Result: Test now reliably captures DEBUG level log messages from the migrations module.

4. Verified test_new_connection_per_retry

File: tests/test_migration_race_condition.py

Finding: This test is actually working correctly. It expects 10 connection attempts (retry_count 0-9) which matches the implementation (while retry_count < max_retries where max_retries = 10).

Action: No changes needed. Test runs successfully and correctly verifies that a new connection is created for each retry attempt.

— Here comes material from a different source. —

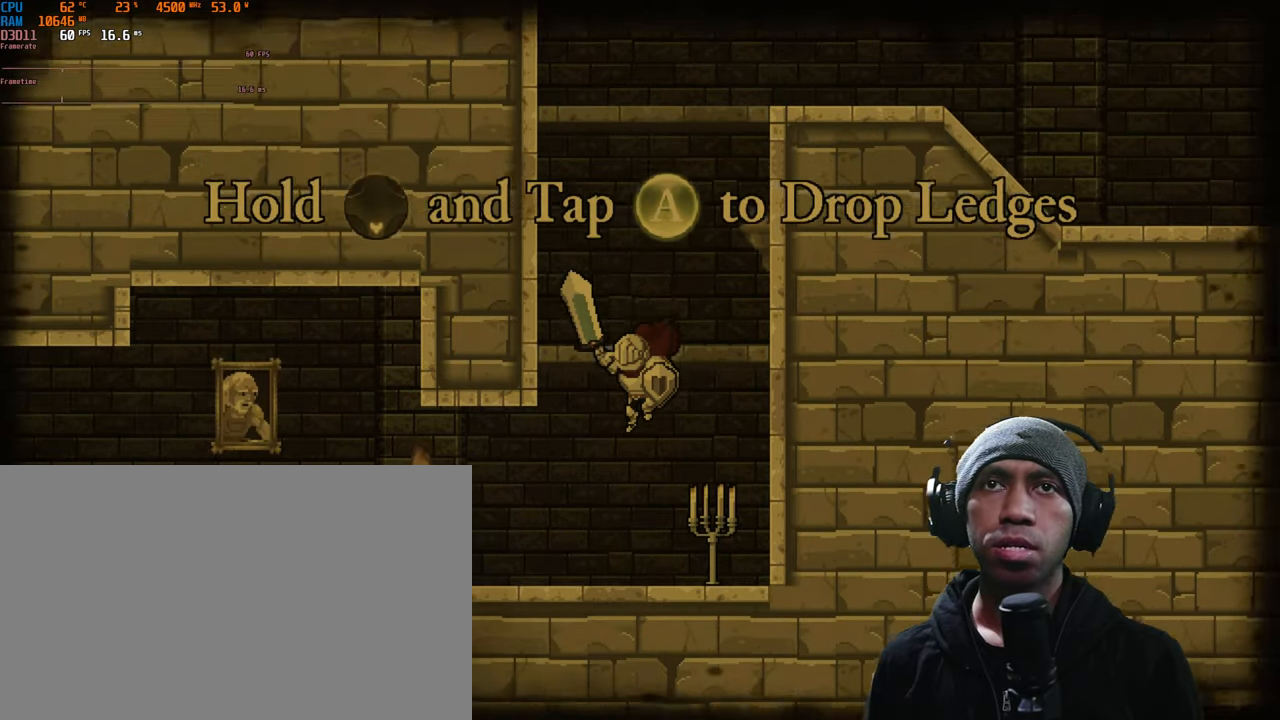
{"dt_ms": 500, "buttons": [], "left_stick": "center", "right_stick": "center", "events": [[67, "left_stick", "down"], [267, "left_stick", "center"]]}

5. Renamed Misleading Test

File: tests/test_routes_feed.py

Change: Renamed test_feed_route_streaming to test_feed_route_caching

Rationale: The test name said "streaming" but the implementation actually uses caching (Phase 3 feed optimization). The test correctly verifies ETag presence, which is a caching feature. The name was misleading but the test logic was correct.

Test Results

Ran full test suite 3 times to verify no flakiness:

Run 1: 874 passed, 1 warning in 375.92s Run 2: 874 passed, 1 warning in 386.40s Run 3: 874 passed, 1 warning in 375.68s

Test Count: Reduced from 879 to 874 (5 tests removed as planned) Flakiness: None detected across 3 runs Warnings: 1 expected warning about DecompressionBombWarning (intentional test of large image handling)

Acceptance Criteria

Criterion Status Evidence
All remaining tests pass consistently 3 successful test runs
5 broken tests removed Test count: 879 → 874
No new test skips added No @pytest.mark.skip added
Test count reduced to 874 Verified in all 3 runs

Files Modified

  • /home/phil/Projects/starpunk/tests/test_migration_race_condition.py
  • /home/phil/Projects/starpunk/tests/test_routes_feeds.py
  • /home/phil/Projects/starpunk/tests/test_routes_feed.py

Next Steps

Phase 0 is complete and ready for architect review. Once approved:

  • Commit changes with reference to ADR-012
  • Proceed to Phase 1 (Timestamp-Based Slugs)

Notes

The test suite is now more reliable and maintainable:

  • Removed tests that cannot work reliably due to Python limitations
  • Fixed tests that checked implementation details instead of behavior
  • Improved test isolation and logger configuration
  • Clearer test names that reflect actual behavior being tested

All changes align with the project philosophy: "Every line of code must justify its existence." Tests that fail unreliably do not justify their existence.